Halbuki Allah (cc), bizi mallarımız canlarımız ve sevdiklerimizle, kimi zaman artırarak, kimi zaman eksilterek imtihan edecek. Modern toplumlarda, siyaset, ekonomi, toplum hayatı bu imana sahip değil. Kader, Rızık, Ecel onlar için fazla bir anlam taşımıyor. Toplum mühendisleri, yön eylem mühendisleri, işletmeler için her şey bir planlama, denetim ve yönetim konusu. Bu mantık imtihan boyutunu işin içine katmıyor. Ve sonunda inandığımız gibi yaşamayınca, yaşadığımız gibi inanmaya başlıyoruz ve o zaman da Şeytan bizi Allah’la aldatıyor.

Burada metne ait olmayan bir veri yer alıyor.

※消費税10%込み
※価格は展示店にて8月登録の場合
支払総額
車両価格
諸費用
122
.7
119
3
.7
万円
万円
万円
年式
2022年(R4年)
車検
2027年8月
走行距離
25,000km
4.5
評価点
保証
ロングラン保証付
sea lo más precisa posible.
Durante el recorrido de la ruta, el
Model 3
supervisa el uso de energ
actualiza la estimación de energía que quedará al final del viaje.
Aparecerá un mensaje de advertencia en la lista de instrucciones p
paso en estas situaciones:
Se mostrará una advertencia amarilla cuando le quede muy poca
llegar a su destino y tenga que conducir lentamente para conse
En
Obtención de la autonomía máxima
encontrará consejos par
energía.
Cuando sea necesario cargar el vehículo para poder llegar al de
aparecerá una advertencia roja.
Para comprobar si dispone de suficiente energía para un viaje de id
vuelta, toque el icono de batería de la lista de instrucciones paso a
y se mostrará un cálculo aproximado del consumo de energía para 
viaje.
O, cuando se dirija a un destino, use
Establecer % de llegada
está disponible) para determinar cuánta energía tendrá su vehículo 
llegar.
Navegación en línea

Evet, “Cehennemin yolları iyi niyet taşları ile döşelidir”. Öte yandan ameller niyetlere göredir de, bu işin usulü var, esası var. Ehliyet, liyakat, ilim, istişare, şura gerekli.

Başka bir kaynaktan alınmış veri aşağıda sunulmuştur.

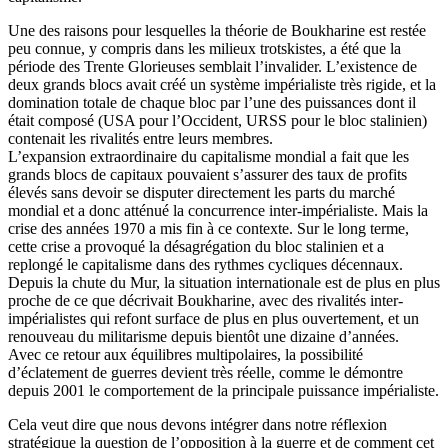
Une des raisons pour lesquelles la théorie de Boukharine est restée
peu connue, y compris dans les milieux trotskistes, a été que la
période des Trente Glorieuses semblait l’invalider. L’existence de
deux grands blocs avait créé un système impérialiste très rigide, et la
domination totale de chaque bloc par l’une des puissances dont il
était composé (
USA
pour l’Occident,
URSS
pour le bloc stalinien)
contenait les rivalités entre leurs membres.
L’expansion extraordinaire du capitalisme mondial a fait que les
grands blocs de capitaux pouvaient s’assurer des taux de profits
élevés sans devoir se disputer directement les parts du marché
mondial et a donc atténué la concurrence inter-impérialiste. Mais la
crise des années 1970 a mis fin à ce contexte. Sur le long terme,
cette crise a provoqué la désagrégation du bloc stalinien et a
replongé le capitalisme dans des rythmes cycliques décennaux.
Depuis la chute du Mur, la situation internationale est de plus en plus
proche de ce que décrivait Boukharine, avec des rivalités inter-
impérialistes qui refont surface de plus en plus ouvertement, et un
renouveau du militarisme depuis bientôt une dizaine d’années.
Avec ce retour aux équilibres multipolaires, la possibilité
d’éclatement de guerres devient très réelle, comme le démontre
depuis 2001 le comportement de la principale puissance impérialiste.
Cela veut dire que nous devons intégrer dans notre réflexion
stratégique la question de l’opposition à la guerre et de comment cet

İyi niyetle hırsızlık olmaz. Çalarak, çökerek zengin olmak daha kolay olsa da, Allah’ın emri, bir kavme olan düşmanlığımız bile bizi onlar hakkında adaletsizliğe sevk etmemesi konusunda uyarır.. Adalet mülkün temelidir. Adalet devletinin kilit taşıdır. Onu yerinden oynatırsanız yapı çöker ve altında kalırsınız. Canınız cehenneme, Cehennemin dibine kadar yolları var.

Hani haksızlıklar karşısında susanlardan olmayacaktınız, hani adil şahitler olacaktınız. Hani Hakkın ve halkın gören gözü, işiten kulağı, tutan eli haykıran sesi olacaktık?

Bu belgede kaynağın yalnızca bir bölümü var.